De acordo com a nota, perante as críticas SPCL e várias outras entidades sobre esta incrível discriminação, escusam-se geralmente os responsáveis mencionando “acordos” com entidades locais. “Ex.mo Sr. Presidente, sobre esse assunto apenas há a dizer que tais ‘acordos’ não valem sequer o papel onde estão escritos, pois dão a primazia a estrangeiros em detrimento dos portugueses”, sublinhou o sindicato na carta.

O SPCL diz que aos professores do EPE “a atual tutela cada vez mais nega direitos inerentes a qualquer docente em Portugal”, referindo situações como o ser vedada, a professoras “a recuperação das férias suspensas pela licença de maternidade, sendo obrigadas a fazê-lo durante as interrupções letivas, durante as quais, como é sabido, os professores se encontram ao serviço”.
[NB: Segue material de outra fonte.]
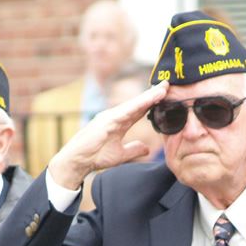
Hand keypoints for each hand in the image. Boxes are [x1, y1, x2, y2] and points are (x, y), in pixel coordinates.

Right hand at [48, 82, 168, 190]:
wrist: (78, 161)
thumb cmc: (95, 156)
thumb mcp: (120, 155)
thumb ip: (134, 149)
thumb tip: (147, 149)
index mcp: (119, 123)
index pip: (139, 110)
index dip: (152, 102)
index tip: (166, 95)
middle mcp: (115, 116)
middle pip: (138, 103)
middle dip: (153, 94)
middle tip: (168, 84)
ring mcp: (110, 116)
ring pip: (134, 104)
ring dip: (149, 96)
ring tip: (163, 88)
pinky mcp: (107, 121)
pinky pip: (126, 111)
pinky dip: (139, 104)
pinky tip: (149, 99)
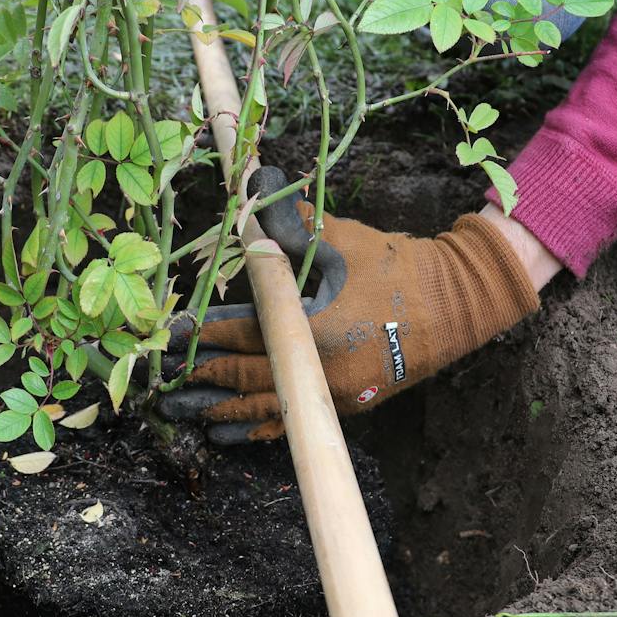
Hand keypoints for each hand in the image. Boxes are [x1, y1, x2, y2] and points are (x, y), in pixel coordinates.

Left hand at [159, 167, 541, 442]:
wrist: (452, 305)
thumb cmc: (393, 267)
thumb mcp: (339, 239)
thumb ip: (290, 221)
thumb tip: (252, 182)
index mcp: (312, 327)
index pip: (245, 334)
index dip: (207, 334)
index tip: (175, 336)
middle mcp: (317, 369)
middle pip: (246, 378)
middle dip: (202, 379)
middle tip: (164, 385)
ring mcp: (331, 393)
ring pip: (264, 408)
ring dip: (222, 412)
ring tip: (186, 415)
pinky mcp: (344, 405)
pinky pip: (291, 423)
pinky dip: (258, 429)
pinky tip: (230, 435)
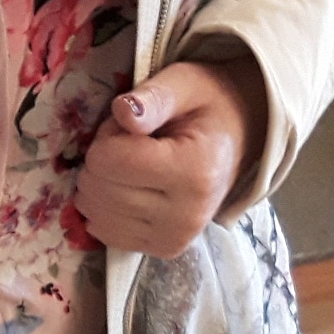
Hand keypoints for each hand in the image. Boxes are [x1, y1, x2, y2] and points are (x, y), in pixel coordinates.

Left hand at [76, 57, 268, 257]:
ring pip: (96, 213)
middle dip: (101, 159)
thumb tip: (122, 113)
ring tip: (134, 165)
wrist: (238, 139)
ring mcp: (176, 238)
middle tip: (132, 145)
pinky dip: (105, 208)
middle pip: (98, 188)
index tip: (132, 127)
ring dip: (102, 183)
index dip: (108, 135)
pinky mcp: (164, 250)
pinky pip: (105, 234)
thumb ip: (153, 97)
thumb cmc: (207, 106)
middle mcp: (188, 214)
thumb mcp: (184, 84)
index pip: (108, 159)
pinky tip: (130, 190)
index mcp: (194, 171)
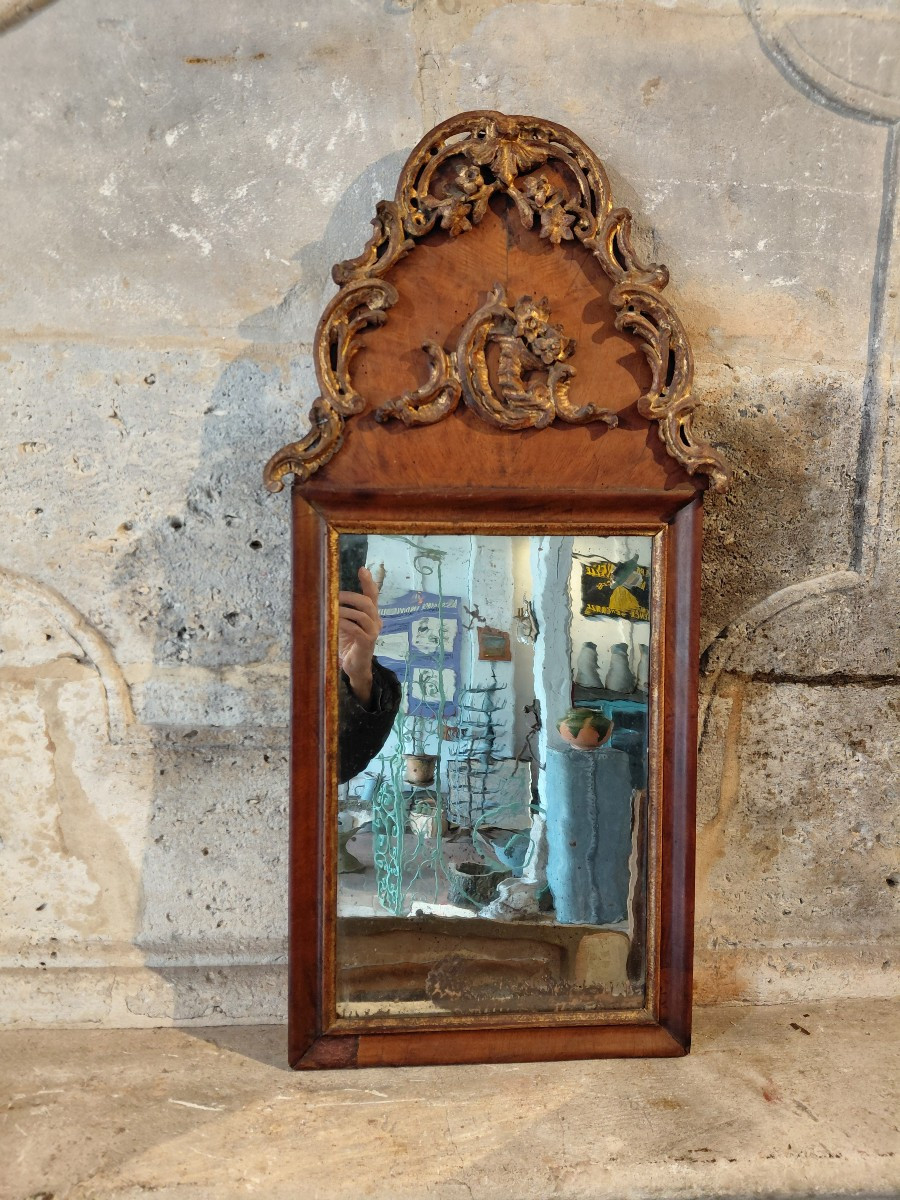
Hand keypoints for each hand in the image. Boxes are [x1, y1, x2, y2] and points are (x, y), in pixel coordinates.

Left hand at [338, 566, 381, 706]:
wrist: (355, 667)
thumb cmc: (348, 644)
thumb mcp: (346, 624)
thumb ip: (343, 612)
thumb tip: (327, 596)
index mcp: (371, 615)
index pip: (373, 595)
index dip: (368, 581)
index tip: (362, 569)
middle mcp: (376, 621)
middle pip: (368, 602)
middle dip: (350, 596)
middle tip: (335, 595)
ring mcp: (373, 632)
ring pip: (361, 614)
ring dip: (344, 610)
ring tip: (331, 609)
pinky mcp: (367, 642)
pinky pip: (355, 629)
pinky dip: (344, 624)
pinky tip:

“Os professores do EPE são também discriminados negativamente no que respeita a um dos seus direitos básicos, nomeadamente o de se poderem candidatar a lugares docentes nas escolas em Portugal. Este é um direito importantíssimo, pois no EPE não existe carreira, sendo as colocações precárias e dependentes do número de alunos, que continua a diminuir sensivelmente”, indicou. Concluem os docentes que é “esta a situação real. No EPE, os lusodescendentes estão em situação de inferioridade relativamente aos alunos estrangeiros”.